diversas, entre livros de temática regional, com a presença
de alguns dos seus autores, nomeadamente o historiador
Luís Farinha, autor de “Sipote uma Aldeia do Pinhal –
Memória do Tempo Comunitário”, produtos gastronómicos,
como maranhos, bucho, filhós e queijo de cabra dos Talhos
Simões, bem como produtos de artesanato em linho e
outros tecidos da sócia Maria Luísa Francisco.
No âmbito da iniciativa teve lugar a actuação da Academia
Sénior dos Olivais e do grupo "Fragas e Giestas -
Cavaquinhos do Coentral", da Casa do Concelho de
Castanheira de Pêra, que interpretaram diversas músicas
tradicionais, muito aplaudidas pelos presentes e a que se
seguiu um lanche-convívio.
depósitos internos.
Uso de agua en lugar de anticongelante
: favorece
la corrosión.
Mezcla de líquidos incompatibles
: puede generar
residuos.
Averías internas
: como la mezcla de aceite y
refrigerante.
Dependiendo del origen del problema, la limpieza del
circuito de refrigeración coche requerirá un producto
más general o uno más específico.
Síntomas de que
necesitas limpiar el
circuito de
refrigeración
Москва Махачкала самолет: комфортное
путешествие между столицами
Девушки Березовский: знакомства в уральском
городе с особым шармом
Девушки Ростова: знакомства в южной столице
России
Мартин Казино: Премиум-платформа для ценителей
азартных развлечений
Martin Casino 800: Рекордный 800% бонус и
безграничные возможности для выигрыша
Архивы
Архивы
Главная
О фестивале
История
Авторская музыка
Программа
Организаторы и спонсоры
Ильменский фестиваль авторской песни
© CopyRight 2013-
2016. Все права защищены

────────────────

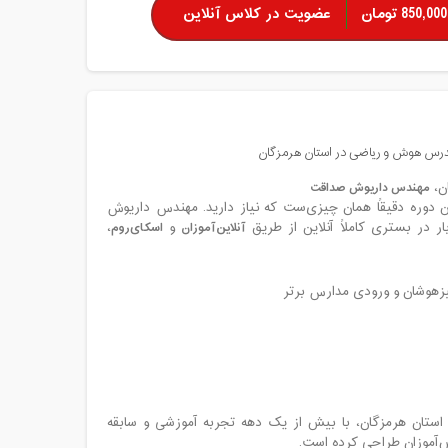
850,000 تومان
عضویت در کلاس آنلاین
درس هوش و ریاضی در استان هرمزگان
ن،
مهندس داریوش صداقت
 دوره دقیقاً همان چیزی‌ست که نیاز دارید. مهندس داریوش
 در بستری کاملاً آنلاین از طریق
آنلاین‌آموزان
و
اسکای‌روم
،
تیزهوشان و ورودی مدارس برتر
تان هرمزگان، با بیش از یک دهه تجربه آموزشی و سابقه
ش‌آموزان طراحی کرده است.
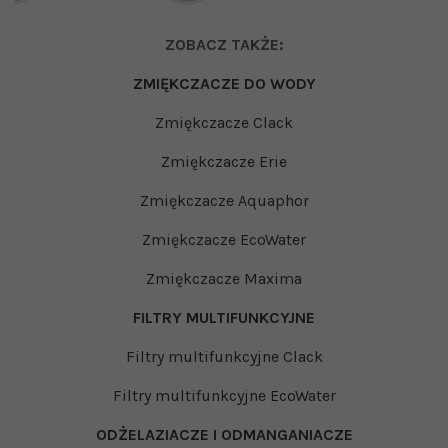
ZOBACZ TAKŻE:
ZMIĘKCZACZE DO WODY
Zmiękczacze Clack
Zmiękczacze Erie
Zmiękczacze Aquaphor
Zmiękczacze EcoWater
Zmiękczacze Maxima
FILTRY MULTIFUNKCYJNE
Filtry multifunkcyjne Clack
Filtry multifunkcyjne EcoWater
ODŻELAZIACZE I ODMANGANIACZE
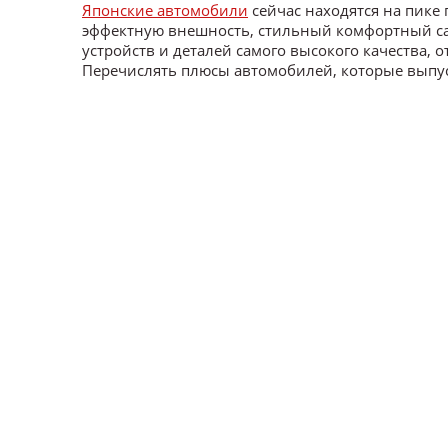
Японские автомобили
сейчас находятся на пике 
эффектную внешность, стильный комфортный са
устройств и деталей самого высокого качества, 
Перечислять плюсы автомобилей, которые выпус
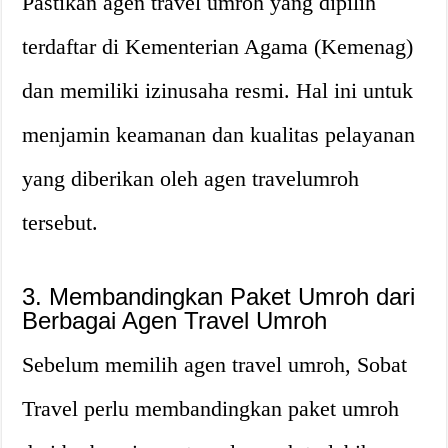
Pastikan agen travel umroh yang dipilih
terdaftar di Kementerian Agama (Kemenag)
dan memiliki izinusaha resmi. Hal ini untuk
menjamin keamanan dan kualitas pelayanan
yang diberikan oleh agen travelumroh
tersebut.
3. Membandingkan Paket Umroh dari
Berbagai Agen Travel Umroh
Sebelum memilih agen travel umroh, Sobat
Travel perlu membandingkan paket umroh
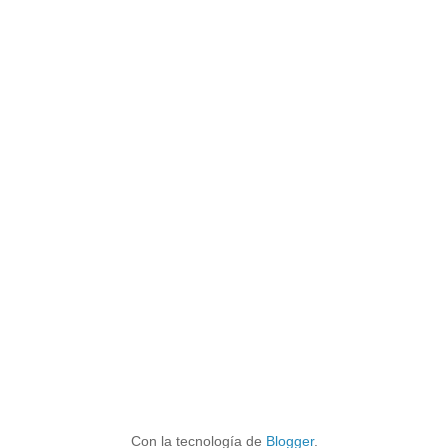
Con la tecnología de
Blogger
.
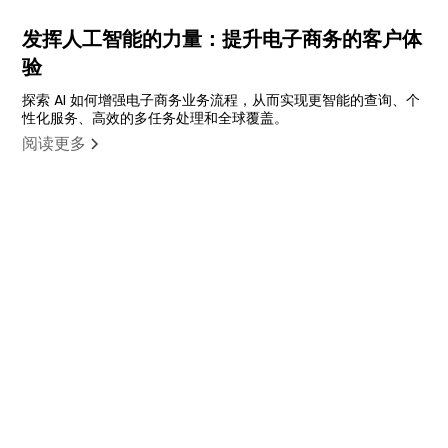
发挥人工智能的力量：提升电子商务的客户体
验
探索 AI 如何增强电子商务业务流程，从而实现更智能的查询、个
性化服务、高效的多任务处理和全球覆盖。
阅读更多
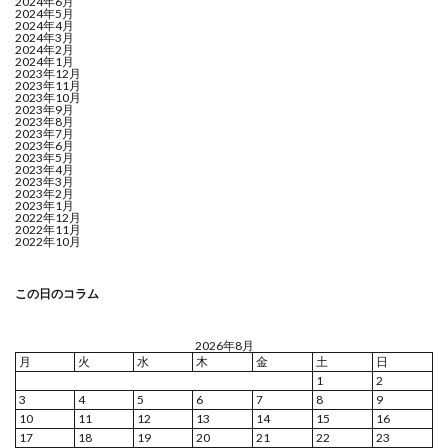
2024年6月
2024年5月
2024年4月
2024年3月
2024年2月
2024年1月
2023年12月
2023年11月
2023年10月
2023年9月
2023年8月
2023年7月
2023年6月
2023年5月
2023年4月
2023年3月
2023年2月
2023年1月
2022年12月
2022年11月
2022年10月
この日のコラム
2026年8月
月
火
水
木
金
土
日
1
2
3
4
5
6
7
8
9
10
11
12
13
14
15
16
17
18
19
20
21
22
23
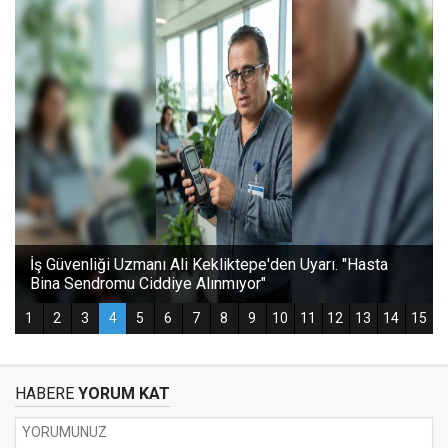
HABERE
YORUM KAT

────────────────

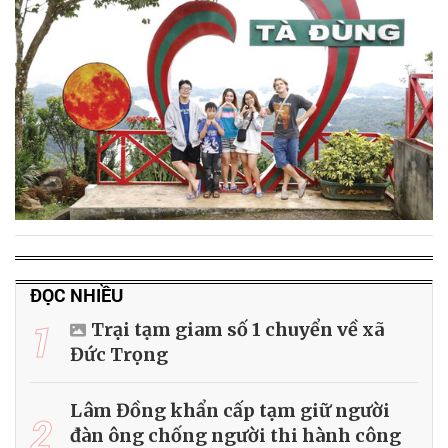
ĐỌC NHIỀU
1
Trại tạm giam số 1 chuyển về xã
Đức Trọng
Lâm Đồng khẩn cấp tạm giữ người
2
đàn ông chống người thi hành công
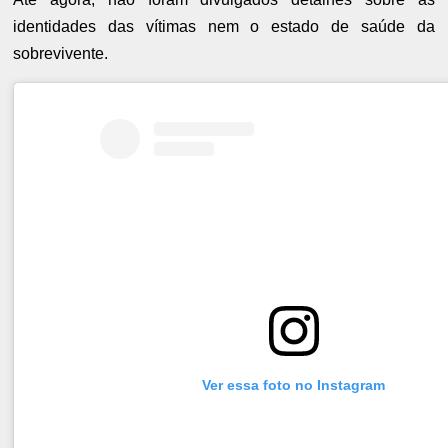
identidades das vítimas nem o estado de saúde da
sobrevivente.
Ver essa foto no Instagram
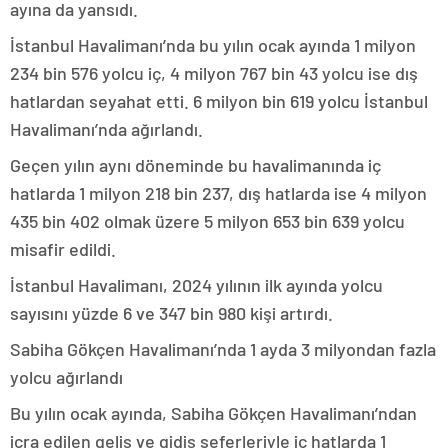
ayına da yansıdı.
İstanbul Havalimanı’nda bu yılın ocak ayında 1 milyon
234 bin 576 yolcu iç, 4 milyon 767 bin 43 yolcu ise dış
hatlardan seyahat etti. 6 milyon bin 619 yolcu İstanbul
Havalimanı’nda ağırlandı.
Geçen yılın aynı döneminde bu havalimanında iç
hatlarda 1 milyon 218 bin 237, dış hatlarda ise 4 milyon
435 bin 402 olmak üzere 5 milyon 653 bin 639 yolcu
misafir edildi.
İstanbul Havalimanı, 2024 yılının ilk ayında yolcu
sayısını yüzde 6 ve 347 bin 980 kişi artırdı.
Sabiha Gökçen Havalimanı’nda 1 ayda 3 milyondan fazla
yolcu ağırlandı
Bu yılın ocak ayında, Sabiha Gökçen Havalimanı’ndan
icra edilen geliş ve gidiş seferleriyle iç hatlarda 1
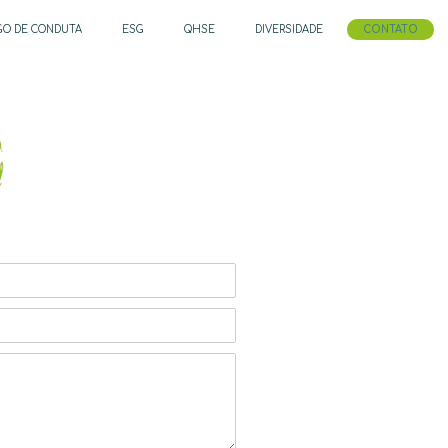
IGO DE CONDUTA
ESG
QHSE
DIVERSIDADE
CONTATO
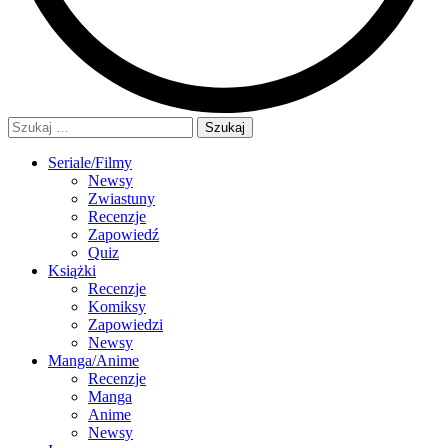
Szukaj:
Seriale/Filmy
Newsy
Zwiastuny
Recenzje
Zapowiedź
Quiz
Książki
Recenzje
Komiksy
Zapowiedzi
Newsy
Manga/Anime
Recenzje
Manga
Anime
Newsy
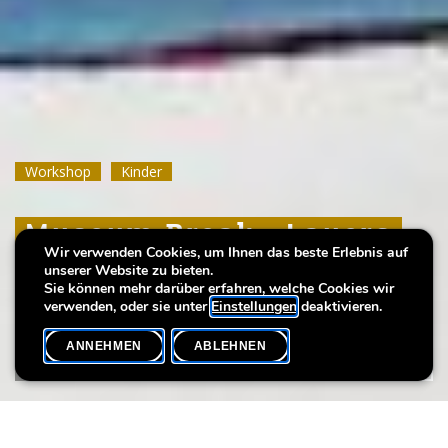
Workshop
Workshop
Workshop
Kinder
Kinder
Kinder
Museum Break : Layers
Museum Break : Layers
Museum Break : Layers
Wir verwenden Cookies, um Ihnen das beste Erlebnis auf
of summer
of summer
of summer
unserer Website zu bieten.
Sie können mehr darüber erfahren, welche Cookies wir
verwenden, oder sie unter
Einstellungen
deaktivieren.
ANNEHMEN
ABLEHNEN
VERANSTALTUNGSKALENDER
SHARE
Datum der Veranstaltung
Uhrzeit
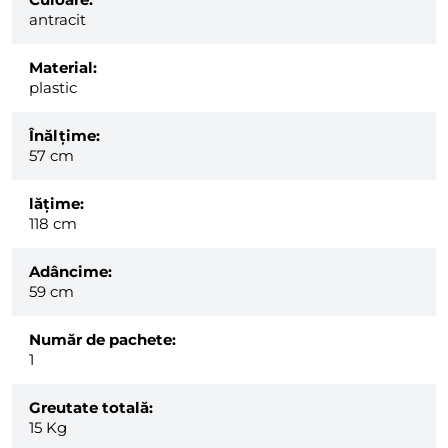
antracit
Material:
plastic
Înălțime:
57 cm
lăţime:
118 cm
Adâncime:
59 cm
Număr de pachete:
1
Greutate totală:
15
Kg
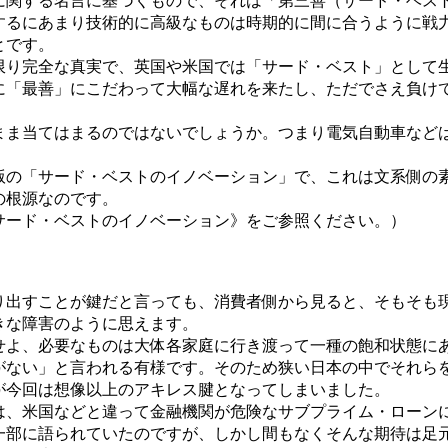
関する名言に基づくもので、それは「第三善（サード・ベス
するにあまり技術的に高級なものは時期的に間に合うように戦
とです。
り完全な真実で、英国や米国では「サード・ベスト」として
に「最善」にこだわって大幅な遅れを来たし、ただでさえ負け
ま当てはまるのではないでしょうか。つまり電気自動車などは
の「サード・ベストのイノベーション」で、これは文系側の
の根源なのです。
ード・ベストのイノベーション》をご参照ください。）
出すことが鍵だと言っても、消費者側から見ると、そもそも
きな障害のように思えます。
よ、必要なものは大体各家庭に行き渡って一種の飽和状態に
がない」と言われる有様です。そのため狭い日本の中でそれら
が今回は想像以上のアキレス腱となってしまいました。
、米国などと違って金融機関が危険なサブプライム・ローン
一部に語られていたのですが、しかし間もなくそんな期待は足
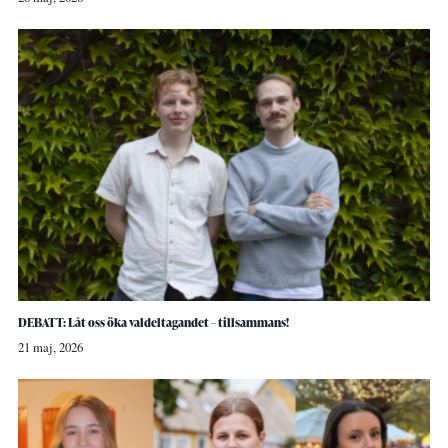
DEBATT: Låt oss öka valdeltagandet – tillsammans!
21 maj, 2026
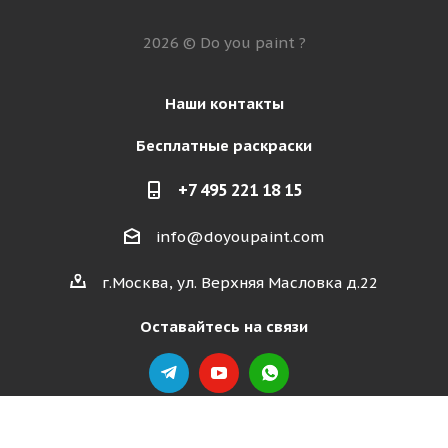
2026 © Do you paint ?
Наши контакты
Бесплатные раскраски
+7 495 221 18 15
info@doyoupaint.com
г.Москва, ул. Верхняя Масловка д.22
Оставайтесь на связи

────────────────

Exercise objective: Write down, word for word, the lines above from the one containing "No âmbito da" through the one containing "2016. Все права защищены", both ends included.

Result:
No âmbito da iniciativa teve lugar a actuação da Academia
Sénior dos Olivais e do grupo "Fragas e Giestas -
Cavaquinhos do Coentral", da Casa do Concelho de
Castanheira de Pêra, que interpretaram diversas músicas
tradicionais, muito aplaudidas pelos presentes e a que se
seguiu um lanche-convívio.
depósitos internos.
Uso de agua en lugar de anticongelante
: favorece
la corrosión.
Mezcla de líquidos incompatibles
: puede generar
residuos.
Averías internas
: como la mezcla de aceite y
refrigerante.
Dependiendo del origen del problema, la limpieza del
circuito de refrigeración coche requerirá un producto
más general o uno más específico.
Síntomas de que
necesitas limpiar el
circuito de
refrigeración
Москва Махачкала самолет: комфортное
путешествие между столицами
Девушки Березовский: знакомства в уральском
городе с особым шармом
Девушки Ростова: знакомства в южной столице
России
Мартин Казино: Премиум-платформа для ценителей
азартных развлечений
Martin Casino 800: Рекордный 800% бонус и
безграничные возможности для выигрыша
Архивы
Архивы
Главная
О фестивале
История
Авторская музыка
Программа
Организаторы и спонсоры
Ильменский фестиваль авторской песни
© CopyRight 2013-
2016. Все права защищены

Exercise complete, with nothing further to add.